§ **PROBLEM DETAILS**:
Filter the lines below, keeping each one that holds "risk".

§ **Stored data entries**:
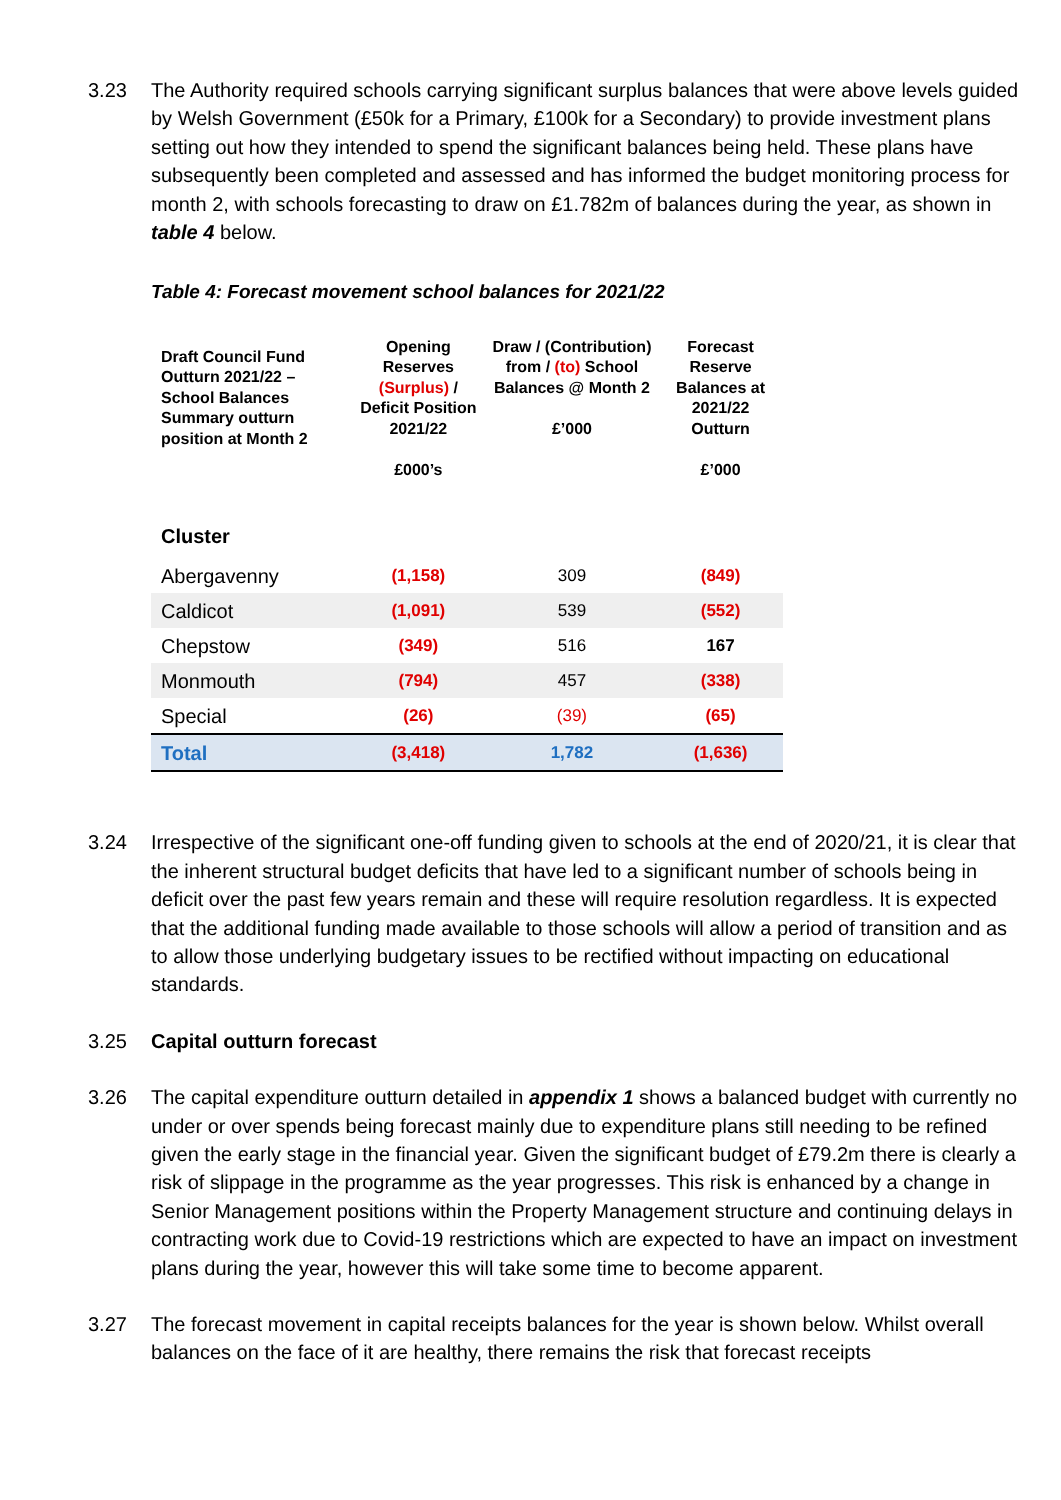3.23 The Authority required schools carrying significant surplus balances that were above levels guided by Welsh Government (£50k for a Primary, £100k for a Secondary) to provide investment plans setting out how they intended to spend the significant balances being held. These plans have subsequently been completed and assessed and has informed the budget monitoring process for month 2, with schools forecasting to draw on £1.782m of balances during the year, as shown in table 4 below.
Table 4: Forecast movement school balances for 2021/22
| Draft Council Fund Outturn 2021/22 – School Balances Summary outturn position at Month 2 | Opening Reserves (Surplus) / Deficit Position 2021/22 £000’s | Draw / (Contribution) from / (to) School Balances @ Month 2 £’000 | Forecast Reserve Balances at 2021/22 Outturn £’000 |
| --- | --- | --- | --- |
| Cluster | | | |
| Abergavenny | (1,158) | 309 | (849) |
| Caldicot | (1,091) | 539 | (552) |
| Chepstow | (349) | 516 | 167 |
| Monmouth | (794) | 457 | (338) |
| Special | (26) | (39) | (65) |
| Total | (3,418) | 1,782 | (1,636) |
3.24 Irrespective of the significant one-off funding given to schools at the end of 2020/21, it is clear that the inherent structural budget deficits that have led to a significant number of schools being in deficit over the past few years remain and these will require resolution regardless. It is expected that the additional funding made available to those schools will allow a period of transition and as to allow those underlying budgetary issues to be rectified without impacting on educational standards.
3.25 Capital outturn forecast
3.26 The capital expenditure outturn detailed in appendix 1 shows a balanced budget with currently no under or over spends being forecast mainly due to expenditure plans still needing to be refined given the early stage in the financial year. Given the significant budget of £79.2m there is clearly a risk of slippage in the programme as the year progresses. This risk is enhanced by a change in Senior Management positions within the Property Management structure and continuing delays in contracting work due to Covid-19 restrictions which are expected to have an impact on investment plans during the year, however this will take some time to become apparent.
3.27 The forecast movement in capital receipts balances for the year is shown below. Whilst overall balances on the face of it are healthy, there remains the risk that forecast receipts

§ **WRITTEN SOLUTION**:
3.26 The capital expenditure outturn detailed in appendix 1 shows a balanced budget with currently no under or over spends being forecast mainly due to expenditure plans still needing to be refined given the early stage in the financial year. Given the significant budget of £79.2m there is clearly a risk of slippage in the programme as the year progresses. This risk is enhanced by a change in Senior Management positions within the Property Management structure and continuing delays in contracting work due to Covid-19 restrictions which are expected to have an impact on investment plans during the year, however this will take some time to become apparent.
3.27 The forecast movement in capital receipts balances for the year is shown below. Whilst overall balances on the face of it are healthy, there remains the risk that forecast receipts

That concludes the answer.